比及雞鳴,艾部將見檄文者,皆來投拜於衛瓘馬前。時鄧艾在府中未起。瓘自變數十人突入,大呼曰:「奉詔收鄧艾父子!」艾大驚,滾下床來。瓘叱武士縛於車上。其子鄧忠出問,亦被捉下,縛於車上。府中將吏大驚,欲待動手搶奪,早望見塵頭大起,哨馬報說鍾司徒大兵到了。眾各四散奔走。鍾會與姜維下馬入府,見鄧艾父子已被縛。會以鞭撻鄧艾之首而罵曰:「養犢小兒,何敢如此!」姜維亦罵曰:「匹夫行險徼幸,亦有今日耶?」艾亦大罵。會將艾父子送赴洛陽。會入成都,盡得鄧艾軍馬,威聲大震,乃謂姜維曰:「吾今日方趁平生之願矣。」維曰:「昔韓信不聽蒯通之說,而有未央宮之禍。大夫種不從范蠡於五湖,卒伏劍而死。斯二子者,其功名豈不赫然哉?徒以利害未明,而見幾之不早也。今公大勛已就,威震其主,何不泛舟絕跡,登峨嵋之嶺,而從赤松子游乎?」會笑曰:「君言差矣。吾年未四旬,方思進取,豈能便效此退閑之事?」維曰:「若不退閑,當早圖良策。此則明公智力所能,無煩老夫之言矣。」會撫掌大笑曰:「伯約知吾心也。」二人自此每日商議大事。維密與後主書曰:「望陛下忍數日之辱,維將使社稷危而復安,日月幽而復明。必不使漢室終滅也。」
卻說鍾會正與姜維謀反,忽報司馬昭有書到。

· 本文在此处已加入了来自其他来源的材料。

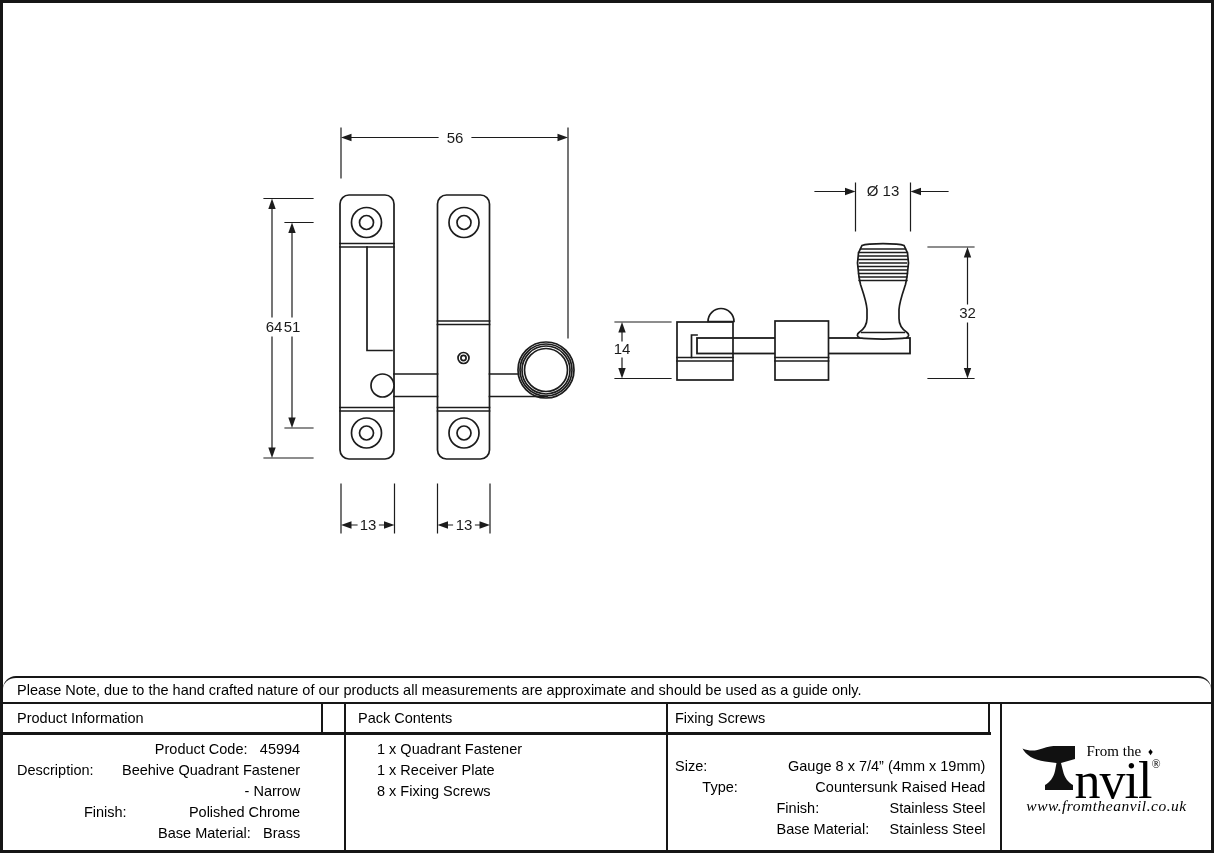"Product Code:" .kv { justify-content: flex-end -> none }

會接書,書中言:「吾恐司徒收艾不下,自屯兵於長安;相見在近,以此先報。」會大驚曰:「吾兵多艾數倍,若但要我擒艾,晉公知吾獨能辦之;今日自引兵來,是疑我也。」遂與姜維計議。維曰:「君疑臣則臣必死,豈不見鄧艾乎?」會曰:「吾意決矣。事成則得天下,不成則退西蜀,亦不失作劉備也。」維曰:「近聞郭太后新亡,可詐稱太后有遺詔,教討司馬昭,以正弒君之罪。據明公之才,中原可席捲而定。」會曰:「伯約當作先鋒。成事之後,同享富貴。」維曰:「願效犬馬微勞。但恐諸將不服耳。」會曰:「來日元宵佳節,於故宮大張燈火,請諸將飲宴。如不從者盡殺之。」維暗喜。次日,會、維二人,請諸將飲宴。數巡後,會執杯大哭。諸將驚問其故。會曰:「郭太后臨崩有遺詔在此,為司馬昭南闕弒君,大逆無道,早晚將篡魏,命吾討之。汝等各自僉名,共成此事。」眾皆大驚,面面相覷。會拔劍出鞘曰:「違令者斬!」眾皆恐懼,只得相從。畫字已畢,會乃困諸將於宮中,嚴兵禁守。維曰:「我見諸將不服,請坑之。」會曰:「吾已令宮中掘一坑,置大棒數千;如不從者,打死坑之。」
時有心腹將丘建在側。建乃護軍胡烈部下舊人也。時胡烈亦被監在宮。建乃密將鍾會所言,報知胡烈。烈大驚,泣告曰:「吾兒胡淵,領兵在外,安知會懷此心耶?汝可念向日之情,透一消息,雖死無恨。」建曰:「恩主勿憂,容某圖之。」遂出告會曰:「主公軟監諸將在內,水食不便,可令一人往來傳遞。」會素聽丘建之言,遂令丘建監臨。會分付曰:「吾以重事托汝,休得泄漏。」建曰:「主公放心。某自有緊嚴之法。」建暗令胡烈親信人入內,烈以密書付其人。其人持書火速至胡淵營內,細言其事,呈上密書。淵大驚,遂遍示諸營知之。眾將大怒,急來淵營商議曰:「我等雖死,豈肯從反臣耶?」淵曰:「正月十八日中,可驟入內,如此行之。」監軍衛瓘,深喜胡淵之謀,即整頓了人馬,令丘建傳與胡烈。烈報知諸將。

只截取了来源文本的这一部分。